Slow cluster startup or runtime performance issues due to huge number of VM guestfilesystem metrics
search cancel

Slow cluster startup or runtime performance issues due to huge number of VM guestfilesystem metrics

book

Article ID: 428715

calendar_today

Updated On:

Products

VCF Operations VCF Operations/Automation (formerly VMware Aria Suite)

Issue/Introduction

Common Symptoms:

  • Cluster performance becomes slower over time when collecting data from Kubernetes worker VMs.

  • Cluster appears to hang at "Going Online" after clicking Bring Cluster Online (but may finish startup after many hours in some cases).

  • The /storage/vcops/log/analytics-<uuid>.log on the replica or data node show analytics service is waiting for primary node persistence startup to complete.
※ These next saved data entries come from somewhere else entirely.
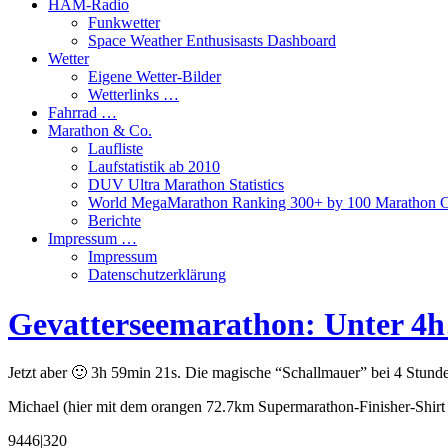
HAM-Radio
Funkwetter
Space Weather Enthusisasts Dashboard
Wetter
Eigene Wetter-Bilder
Wetterlinks …
Fahrrad …
Marathon & Co.
Laufliste
Laufstatistik ab 2010
DUV Ultra Marathon Statistics
World MegaMarathon Ranking 300+ by 100 Marathon C
Berichte
Impressum …
Impressum
Datenschutzerklärung
Gevatterseemarathon: Unter 4h
Jetzt aber 🙂 3h 59min 21s. Die magische “Schallmauer” bei 4 Stund
Michael (hier mit dem orangen 72.7km Supermarathon-Finisher-Shirt
9446|320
  • Primary node analytics node shows it has started to initialize object cache:

    INFO  analytics 24596 [ops@# threadId="#" threadName="Analytics Main Thread"]  [com.vmware.statsplatform.persistence.cache.ResourceCache.initCacheFromDB] - load resources from db and populate cache

Environment

  • VMware Aria Operations 8.17.x
  • VMware Aria Operations 8.18.x
  • VMware Cloud Foundation Operations 9.0.x

Cause

  • Operations clusters collecting from vCenter endpoints having Kubernetes worker VMs may collect a huge number of ephemeral file system metrics from those VMs over a short period of time.
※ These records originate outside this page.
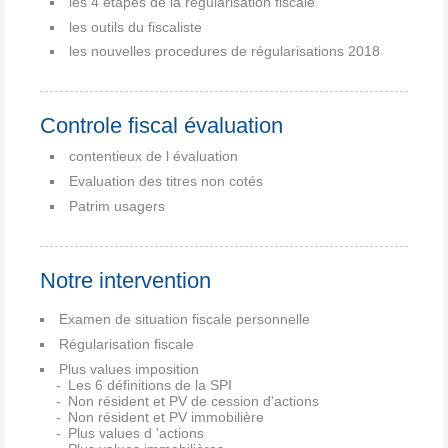
les 4 étapes de la régularisation fiscale
les outils du fiscaliste
les nouvelles procedures de régularisations 2018
Controle fiscal évaluation
contentieux de l évaluation
Evaluation des titres non cotés
Patrim usagers
Notre intervention
Examen de situation fiscale personnelle
Régularisation fiscale
Plus values imposition
Les 6 définitions de la SPI
Non résident et PV de cession d'actions
Non résident et PV immobilière
Plus values d 'actions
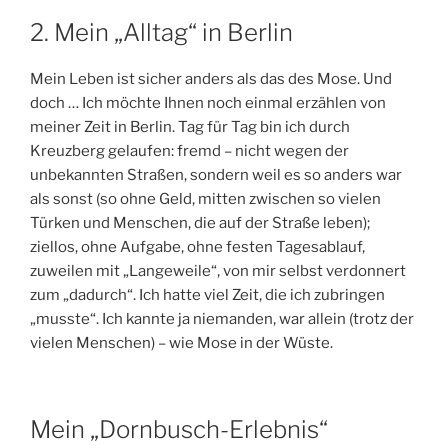
2. Mein „Alltag“ in Berlin
Mein Leben ist sicher anders als das des Mose. Und
doch … Ich möchte Ihnen noch einmal erzählen von
meiner Zeit in Berlin. Tag für Tag bin ich durch
Kreuzberg gelaufen: fremd – nicht wegen der
unbekannten Straßen, sondern weil es so anders war
als sonst (so ohne Geld, mitten zwischen so vielen
Türken und Menschen, die auf der Straße leben);
ziellos, ohne Aufgabe, ohne festen Tagesablauf,
zuweilen mit „Langeweile“, von mir selbst verdonnert
zum „dadurch“. Ich hatte viel Zeit, die ich zubringen
„musste“. Ich kannte ja niemanden, war allein (trotz der
vielen Menschen) – wie Mose in der Wüste.
Mein „Dornbusch-Erlebnis“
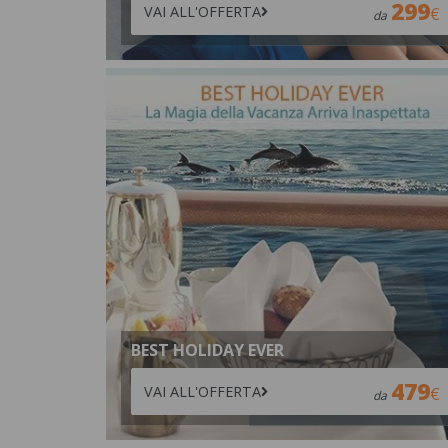
299
VAI ALL'OFFERTA
da
BEST HOLIDAY EVER
479
VAI ALL'OFFERTA
da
  • Default data retention settings for Virtual Machine objects result in ephemeral guestfilesytem metrics being maintained for years despite the metrics themselves only existing for minutes in some scenarios.
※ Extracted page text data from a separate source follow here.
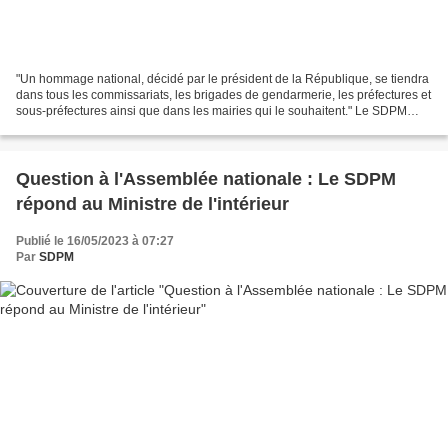
"Un hommage national, décidé par le président de la République, se tiendra
dans tous les commissariats, les brigades de gendarmerie, les préfectures et
sous-préfectures ainsi que dans les mairies qui le souhaitent." Le SDPM
appelle tous les postes de...
Question à l'Assemblée nationale : Le SDPM
répond au Ministre de l'intérieur
Publié le 16/05/2023 à 07:27
Par
SDPM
  • Millions of guestfilesytem metric keys are created over time, resulting in the symptoms enumerated in the Issues/Introduction section above, and:

    • Slow File System Database (FSDB) load/access/save due to huge FSDB dat files being loaded into cache

    • 95+% of all metric keys in the internal database referencing ephemeral guestfilesystems that provide little to no value in monitoring

Resolution

To determine if your Operations cluster is affected by this issue:

  1. Log in to the primary node as root via SSH or vSphere Console

  2. Check metric key counts (total and per prefix):

    su - postgres -c "/opt/vmware/vpostgres/current/bin/psql -d vcopsdb -p 5433" <<- SQLEOM
    	SELECT LEFT(metric_key, POSITION(':' in metric_key) - 1) AS metric_key_prefix, count(*) AS cnt FROM metric_key
    	GROUP BY metric_key_prefix HAVING COUNT(*) > 1
    	UNION ALL SELECT 'TOTAL_ROWS', COUNT(*) FROM metric_key
    	ORDER BY cnt DESC LIMIT 3;
    SQLEOM

     

    Example Output:

          metric_key_prefix      |   cnt
    --------------------------------------
     TOTAL_ROWS                  | 3726595
     guestfilesystem             | 3646979
     BGPNeighborInstancedMetric  |   44355
    (3 rows)

     

  3. If the second or third row in the output is guestfilesystem, contact Broadcom VCF Support for assistance, reference this KB number, and provide the output of the command from step 2.